Stored items:
— Begin —

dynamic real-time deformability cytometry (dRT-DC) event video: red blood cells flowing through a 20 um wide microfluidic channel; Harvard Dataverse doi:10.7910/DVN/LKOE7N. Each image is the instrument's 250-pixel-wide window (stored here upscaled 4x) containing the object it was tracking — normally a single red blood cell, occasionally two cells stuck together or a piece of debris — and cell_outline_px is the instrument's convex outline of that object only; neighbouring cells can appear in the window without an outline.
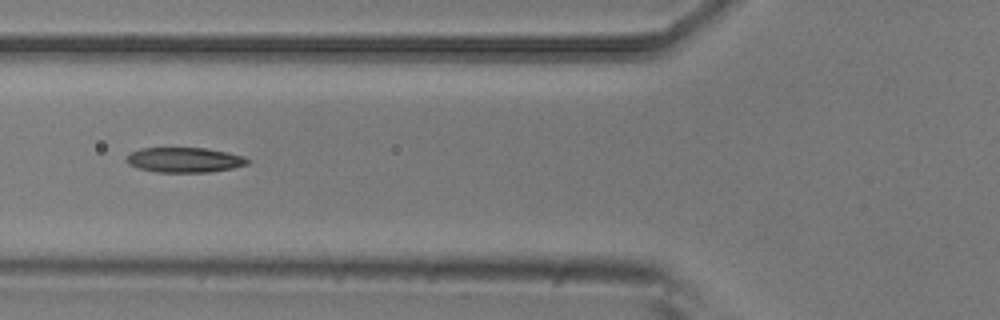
{"species": "common noctule bat (a hibernating species)", "species_latin": "Nyctalus noctula", "temperature_condition": "room temperature", "stored_images_in_passage": 9, "camera_frame_rate_fps": 3000, "um_per_image_px": 0.085, "animal": {"sex": "male", "body_mass_g": 20.5, "forearm_length_mm": 52.5}, "frame": {"image": 1, "passage_image": 6, "time_ms": 1.667, "image_size_px": [1000, 320], "cell_outline_px": [[248, 164], [232, 168], [208, 172], [156, 172], [136, 168], [128, 164], [124, 160], [124, 156], [128, 152], [140, 148], [208, 148], [228, 152], [244, 156], [248, 160]], "centroid_in_image_um": [15.59, 13.58], "position_along_channel_um": 110.2, "area_um2": 17.92}}
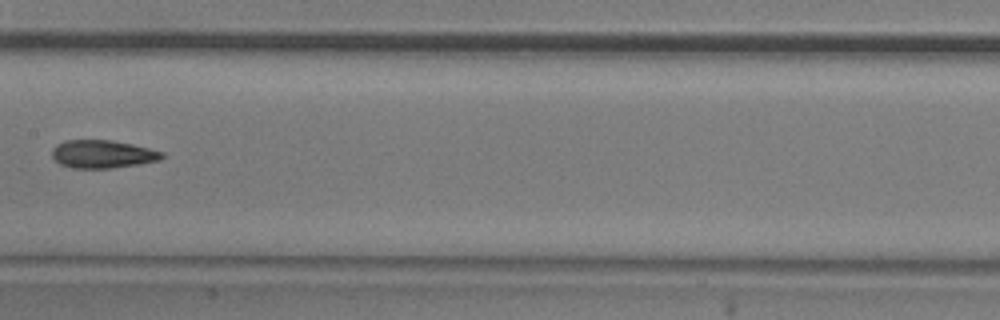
{"frame": {"image": 2, "passage_image": 8, "time_ms": 2.333, "image_size_px": [1000, 320], "cell_outline_px": [[164, 156], [160, 160], [140, 164], [112, 168], [72, 168], [60, 164], [52, 156], [52, 148], [56, 144], [64, 140], [112, 140], [132, 144], [164, 152]], "centroid_in_image_um": [8.71, 13.1], "position_along_channel_um": 198.7, "area_um2": 18.03}}
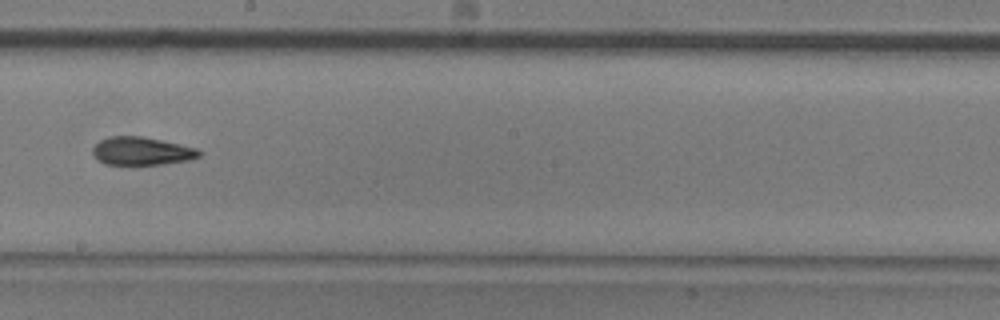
{"frame": {"image": 3, "passage_image": 9, "time_ms": 2.667, "image_size_px": [1000, 320], "cell_outline_px": [[204, 152], [200, 156], [192, 160], [160, 164], [104, 164], [92, 152], [92, 148], [100, 140], [108, 136], [144, 136], [180, 144], [196, 148]], "centroid_in_image_um": [12.09, 12.83], "position_along_channel_um": 236.1, "area_um2": 17.46}}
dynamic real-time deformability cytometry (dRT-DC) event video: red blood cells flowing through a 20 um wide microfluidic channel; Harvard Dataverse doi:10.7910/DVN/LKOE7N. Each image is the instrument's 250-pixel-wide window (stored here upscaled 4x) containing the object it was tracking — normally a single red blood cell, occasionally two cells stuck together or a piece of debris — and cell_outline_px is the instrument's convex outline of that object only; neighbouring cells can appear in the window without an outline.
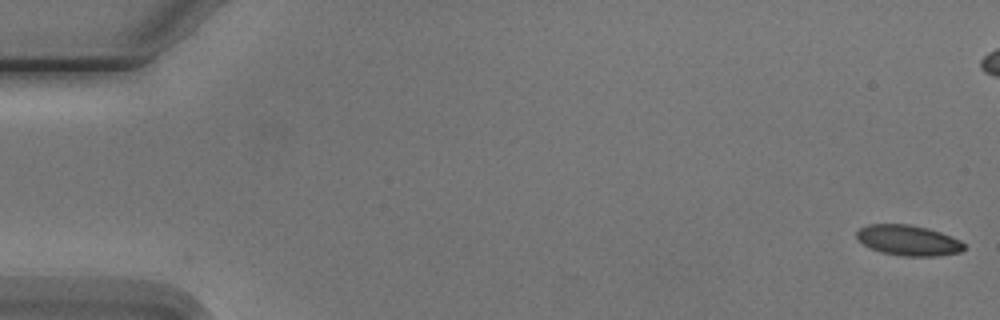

— End —

**What to work on**
Reproduce the entries above exactly. Do not include the images.

**Output below**
dynamic real-time deformability cytometry (dRT-DC) event video: red blood cells flowing through a 20 um wide microfluidic channel; Harvard Dataverse doi:10.7910/DVN/LKOE7N. Each image is the instrument's 250-pixel-wide window (stored here upscaled 4x) containing the object it was tracking — normally a single red blood cell, occasionally two cells stuck together or a piece of debris — and cell_outline_px is the instrument's convex outline of that object only; neighbouring cells can appear in the window without an outline.
{"species": "common noctule bat (a hibernating species)", "species_latin": "Nyctalus noctula", "temperature_condition": "room temperature", "stored_images_in_passage": 9, "camera_frame_rate_fps": 3000, "um_per_image_px": 0.085, "animal": {"sex": "male", "body_mass_g": 20.5, "forearm_length_mm": 52.5}, "frame": {"image": 1, "passage_image": 6, "time_ms": 1.667, "image_size_px": [1000, 320], "cell_outline_px": [[248, 164], [232, 168], [208, 172], [156, 172], [136, 168], [128, 164], [124, 160], [124, 156], [128, 152], [140, 148], [208, 148], [228, 152], [244, 156], [248, 160]], "centroid_in_image_um": [15.59, 13.58], "position_along_channel_um": 110.2, "area_um2": 17.92}}
{"frame": {"image": 2, "passage_image": 8, "time_ms": 2.333, "image_size_px": [1000, 320], "cell_outline_px": [[164, 156], [160, 160], [140, 164], [112, 168], [72, 168], [60, 164], [52, 156], [52, 148], [56, 144], [64, 140], [112, 140], [132, 144], [164, 152]], "centroid_in_image_um": [8.71, 13.1], "position_along_channel_um": 198.7, "area_um2": 18.03}}
{"frame": {"image": 3, "passage_image": 9, "time_ms": 2.667, "image_size_px": [1000, 320], "cell_outline_px": [[204, 152], [200, 156], [192, 160], [160, 164], [104, 164], [92, 152], [92, 148], [100, 140], [108, 136], [144, 136], [180, 144], [196, 148]], "centroid_in_image_um": [12.09, 12.83], "position_along_channel_um": 236.1, "area_um2": 17.46}}
dynamic real-time deformability cytometry (dRT-DC) event video: red blood cells flowing through a 20 um wide microfluidic channel; Harvard Dataverse doi:10.7910/DVN/LKOE7N. Each image is the instrument's 250-pixel-wide window (stored here upscaled 4x) containing the object it was tracking — normally a single red blood cell, occasionally two cells stuck together or a piece of debris — and cell_outline_px is the instrument's convex outline of that object only; neighbouring cells can appear in the window without an outline.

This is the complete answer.